Our first discussion zeroed in on a classic scaling dilemma: how to hire a VP of sales who truly fits the stage you’re in.
It’s a topic that ties directly to a recent blog from Richard Fifield, our chairman, on what organizations look like at every stage of growth. His piece makes an important point: structure and scale go hand in hand. You can’t hire a VP who’s used to flying a 747 and expect them to thrive while you’re still building the runway. (Read Richard’s post.)
Grit over glamour: Right-sizing leadership hires based on where your organization was our starting theme. For example, during the early stages of a company, there’s a seductive logic to hiring someone who’s “done it at scale.” Big brand, big title, big numbers. But the stories that ended well in our Inner Circle roundtable had a different pattern.
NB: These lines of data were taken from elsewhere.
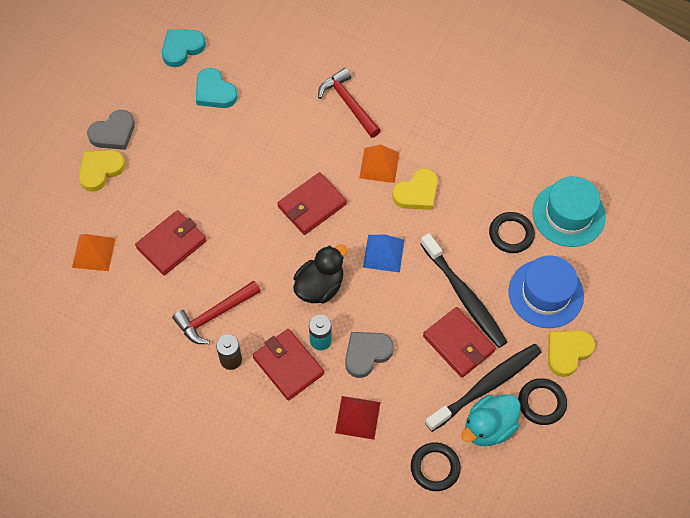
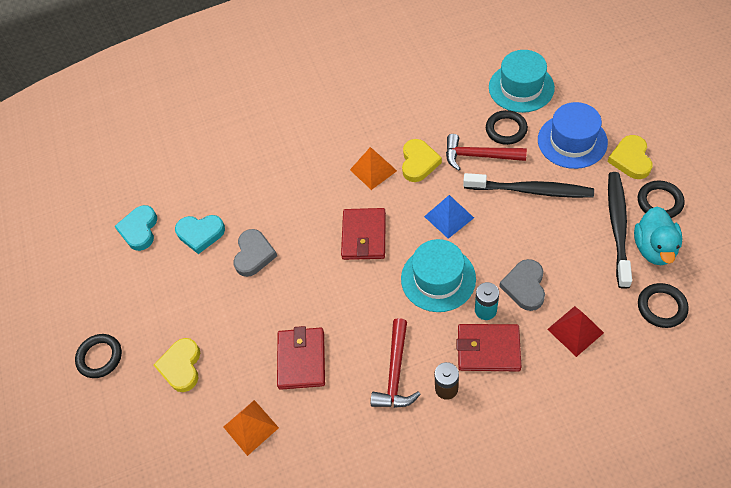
camera: 40 degrees left, 5 degrees down
grey heart [87,110,135,150] -> grey heart moved to [233,229,277,277]
black duck [293,244,347,303] -> turquoise hat [401,239,476,312]
red hammer [318,68,381,138] -> red hammer moved to [446,134,527,171]
red wallet [423,307,496,378] -> none
none -> black ring [75,334,122,378]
They started with someone who understood the specific mess your stage brings: thin brand, inconsistent pipeline and a CRM held together by duct tape… and who got to work immediately.
As Dan Panesar, CRO at Certes, put it: “No one writes that they’re rubbish.” He doesn’t start with CVs. He probes for stage-fit: same chaos, same resource constraints. “I want to hear how you diagnosed real problems, built from scratch, and got back up in an hour when things went sideways.” His filter? Bounce-back-ability and the willingness to build playbooks without brand air cover.
Forecasting reality: Early in a new VP’s tenure, forecasting misses happen because optimism outruns rigor. “People are like puppies. They get excited about the deal,” one participant said.
That’s why methodology and discipline have to arrive fast: MEDDIC or MEDPIC to enforce discovery quality, exit criteria to prevent stage inflation, and weighted forecasts to keep optimism honest. Some leaders are even layering in AI-assisted deal velocity, not to replace judgment, but to illuminate it: who’s really engaged, who’s gone dark, where the last meaningful touch happened.
Context beats credentials: Compensation came up too, and it’s another example of why reflexes must match stage. Designing plans that reward long-term, value-anchored selling without torching cash is hard. Get it wrong and you either burn runway or teach the wrong behavior.
The best VPs navigate those trade-offs clearly… with finance…not against it.
Bottom line
The right VP of sales for your stage won’t always have the flashiest résumé. Look for grit over glamour: the builder who thrives in ambiguity, installs discipline quickly, and lifts the team’s performance measurably.